Please copy the text of these records word for word, with every line kept as it is. Leave the pictures out of your answer.
━━ Supplied records
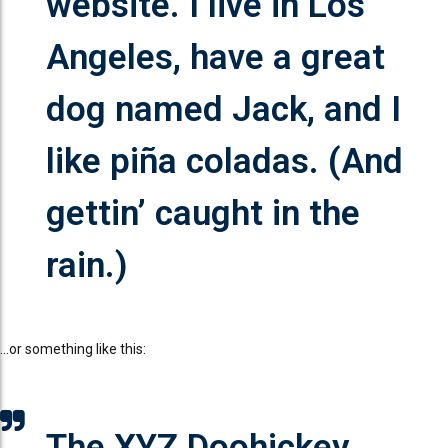
website. I live in Los
Angeles, have a great
dog named Jack, and I
like piña coladas. (And
gettin’ caught in the
rain.)
…or something like this:
The XYZ Doohickey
━━━━
- **Reply**
website. I live in Los
Angeles, have a great
dog named Jack, and I
like piña coladas. (And
gettin’ caught in the
rain.)
…or something like this:
The XYZ Doohickey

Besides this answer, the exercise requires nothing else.